Terjadi kontroversi Ketua Umum Projo Budie Arie  berkaitan pengangkatan dirinya sebagai Menteri Komunikasi dan Informasi. Jabatan bergengsi tersebut didapat di saat terjadinya aksi tuntutan mundur dari Ketua Umum Projo oleh Ketua Projo Jabar.Pendiri Projo Jawa Barat, Agung Surya mendesak Budi Arie Setiadi untuk turun dari jabatannya sebagai Ketua Umum Projo.
Bagi Ketua Projo Jabar  Agung menilai, sosok Budi Arie saat ini sudah tidak mempresentasikan suara pengurus Projo di daerah.
Agung menegaskan, Â Budi Arie sudah banyak memanipulasi suara masyarakat salah satunya lewat Musyawarah Rakyat (Musra) yang digelar pada Mei 2023 lalu.
Budi Arie cenderung melawan arus tidak sesuai dengan aspirasi yang sesungguhnya dibawah," ucap Agung dalam acara Pernyataan Sikap Dukungan Pilpres 2024 Projo se-Jawa Barat kepada Bacapres dari PDIP Ganjar Pranowo di Sekretariat Roemah Bersama Alumni, Jalan Imam Bonjol Nomor 16, Kota Bandung, Sabtu (15/7/2023).
Bagian yang cukup menarik alasan Jokowi mengangkat Budie Arie adalah ditugaskan untuk  Ketua Projo  membuat dan membangun narasi -narasi pemilu damai di tahun 2024. Iklim dengan atmosfer politik  yang sejuk menghadapi dan juga menjalani kontestasi Pileg dan Pilpres. Pemilu dapat  terkendali dengan mengedepankan kampanye damai baik kampanye udara dan kampanye darat. Â
Sebagai  Menteri Komunikasi dan Informatika (Menkominfo) baru,  Budi Arie Setiadi langsung tancap gas untuk  menjabarkan empat tugas yang menjadi super prioritasnya. Urgensi pokok yang harus dilakukan oleh Budie Arie  adalah mengawal Pemilihan Umum (Pemilu) damai 2024.
Budie  Arie juga menjabarkan apa yang menjadi  pikiran dan  tantangan Indonesia seperti penyediaan infrastruktur digital, yang kedua soal platform-platform yang meresahkan masyarakat dan terakhir bagaimana pengelolaan dan pengembangan  ekosistem digital bisa bermanfaat dan berkontribusi penuh dalam pembangunan dan kemajuan bangsa ini.
Pertanyaan yang menarik adalah berkaitan bagaimana bisa Budie Arie bisa membangun narasi pemilu damai ?
Kompleksitas ekosistem pemilu di Indonesia menjadi beban selama 2 kali pemilu yakni pemilu 2015 dan pemilu 2019.
 Dua pemilu tersebut menjadi pesta demokrasi paling buruk bagi perkembangan dinamika politik tanah air.
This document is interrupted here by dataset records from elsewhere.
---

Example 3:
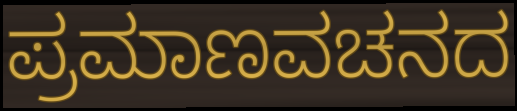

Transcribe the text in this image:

ಪ್ರಮಾಣವಚನದ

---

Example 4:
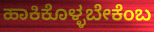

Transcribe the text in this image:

ಹಾಕಿಕೊಳ್ಳಬೇಕೆಂಬ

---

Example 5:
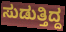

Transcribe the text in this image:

ಸುಡುತ್ತಿದ್ದ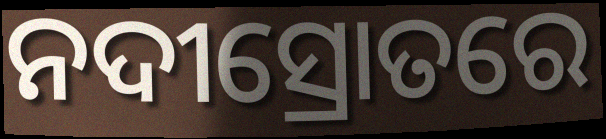
ନଦୀସ୍ରୋତରେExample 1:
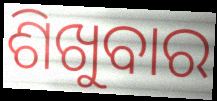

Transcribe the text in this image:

ଶିଖୁବାର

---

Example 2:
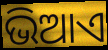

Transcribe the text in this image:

ଭିଆଏ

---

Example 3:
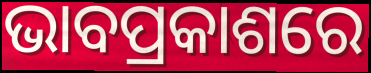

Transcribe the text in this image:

ଭାବପ୍ରକାଶରେ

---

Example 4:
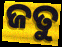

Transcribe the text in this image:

ଜତୁ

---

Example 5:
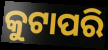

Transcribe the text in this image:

କୁଟାପରିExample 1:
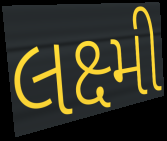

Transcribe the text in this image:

લક્ષ્મી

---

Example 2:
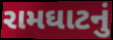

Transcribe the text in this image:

રામઘાટનું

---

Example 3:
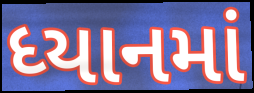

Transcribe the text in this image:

ધ્યાનમાં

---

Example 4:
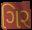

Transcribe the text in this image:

ગિર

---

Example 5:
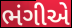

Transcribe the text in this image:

ભંગીએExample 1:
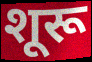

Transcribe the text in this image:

शूरू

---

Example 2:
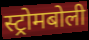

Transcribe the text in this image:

स्ट्रोमबोली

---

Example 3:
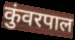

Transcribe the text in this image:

कुंवरपाल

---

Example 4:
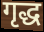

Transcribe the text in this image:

गृद्ध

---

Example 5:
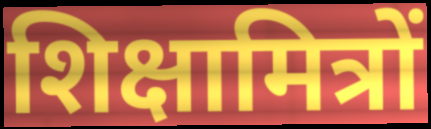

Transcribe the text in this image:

शिक्षामित्रों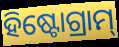
ହିଷ୍ଟୋଗ୍ରାମ୍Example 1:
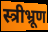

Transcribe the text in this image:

स्त्रीभ्रूण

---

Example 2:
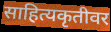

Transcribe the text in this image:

साहित्यकृतीवर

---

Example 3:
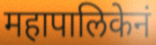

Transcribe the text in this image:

महापालिकेनं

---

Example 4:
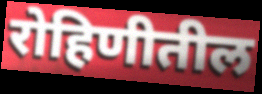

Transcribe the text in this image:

रोहिणीतील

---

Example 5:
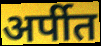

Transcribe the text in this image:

अर्पीत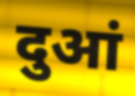
दुआं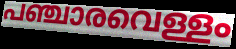
പഞ്ചാരവെള്ളംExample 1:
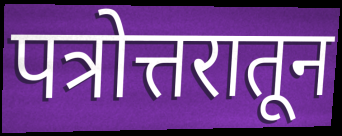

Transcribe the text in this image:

पत्रोत्तरातून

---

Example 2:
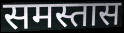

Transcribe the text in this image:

समस्तास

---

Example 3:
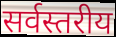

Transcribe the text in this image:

सर्वस्तरीय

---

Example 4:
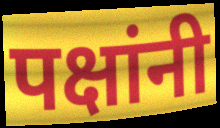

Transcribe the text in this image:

पक्षांनी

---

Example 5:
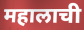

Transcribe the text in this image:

महालाचीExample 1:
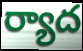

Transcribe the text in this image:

ర్యాద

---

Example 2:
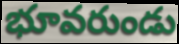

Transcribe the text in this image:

భూవరుండు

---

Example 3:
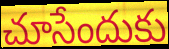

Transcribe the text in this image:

చూసేందుకు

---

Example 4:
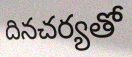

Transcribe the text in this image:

దినచర్యతో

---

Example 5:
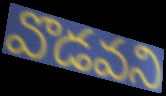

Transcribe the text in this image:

వొడవనిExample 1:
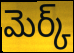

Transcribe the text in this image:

మెర్క్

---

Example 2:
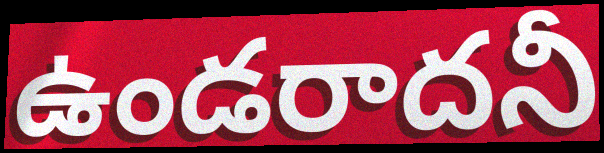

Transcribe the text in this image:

ఉండరాదనీ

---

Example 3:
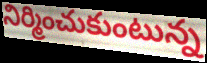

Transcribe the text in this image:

నిర్మించుకుంటున్న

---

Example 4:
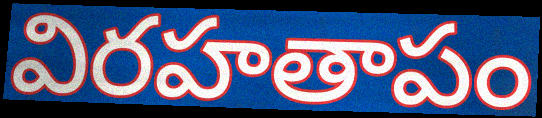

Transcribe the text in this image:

విరహతాపం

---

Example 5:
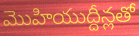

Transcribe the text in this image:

మొహియుద్దీన్లతో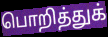
பொறித்துக்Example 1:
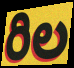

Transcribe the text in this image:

రిల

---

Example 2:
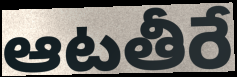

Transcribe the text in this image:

ఆటతీరే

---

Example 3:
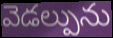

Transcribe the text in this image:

వెడల్పును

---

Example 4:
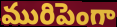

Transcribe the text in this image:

మురిపెంగా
Pemilu yang penuh kebencian dan juga polarisasi kelompok yang sangat ekstrim.
Faktanya, tidak hanya terjadi perkelahian secara sistem penyelanggaraan pemilu tetapi kondisi mencekam terjadi perang informasi melalui perangkat media cetak, TV Chanel dan juga media online.
Inilah sesungguhnya persoalan dan ruwetnya ekosistem informasi harya dihadapi dan diperbaiki. Bagiamana cara Budie Arie membuat aturan main dan membuat payung hukum dan produk peraturan berkaitan manajemen dan lalu lintas informasi dengan ketat dan produktif.
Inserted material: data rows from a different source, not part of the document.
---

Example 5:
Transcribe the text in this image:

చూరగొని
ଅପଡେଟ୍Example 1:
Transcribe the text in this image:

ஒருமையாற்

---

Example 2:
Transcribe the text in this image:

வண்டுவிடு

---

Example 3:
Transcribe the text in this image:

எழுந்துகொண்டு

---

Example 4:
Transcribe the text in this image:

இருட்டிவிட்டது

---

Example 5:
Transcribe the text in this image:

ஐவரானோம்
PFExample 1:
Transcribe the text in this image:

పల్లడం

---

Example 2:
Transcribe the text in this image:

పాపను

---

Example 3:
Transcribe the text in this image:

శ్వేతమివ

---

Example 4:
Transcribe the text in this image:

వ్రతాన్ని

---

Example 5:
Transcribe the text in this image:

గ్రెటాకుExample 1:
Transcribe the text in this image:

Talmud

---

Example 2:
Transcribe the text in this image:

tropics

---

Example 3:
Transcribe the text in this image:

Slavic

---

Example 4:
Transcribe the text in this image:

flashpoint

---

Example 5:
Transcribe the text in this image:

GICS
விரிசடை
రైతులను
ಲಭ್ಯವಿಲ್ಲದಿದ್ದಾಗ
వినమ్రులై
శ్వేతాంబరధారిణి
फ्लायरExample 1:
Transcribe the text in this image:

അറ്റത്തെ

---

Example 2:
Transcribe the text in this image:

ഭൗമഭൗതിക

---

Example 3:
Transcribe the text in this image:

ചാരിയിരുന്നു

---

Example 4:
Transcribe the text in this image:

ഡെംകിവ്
Pokok bahasan tentang pemilu damai berkaitan dengan menanggal kampanye hitam, mencegah dan membumihanguskan hoax dan menolak kampanye identitas.
Masalah tersebut bisanya menjadi konsumsi dan akhirnya melahirkan perang opini melalui perangkat media massa, TV Chanel dan juga media online. Perang opini tersebut berjalan cepat , masif dan tidak terkendali penyebaran nya.
Akhirnya terjadinya perkelahian horizontal masyarakat umum di media. Berakhir dengan perang opini yang justru lebih banyak negatif dan tidak produktif.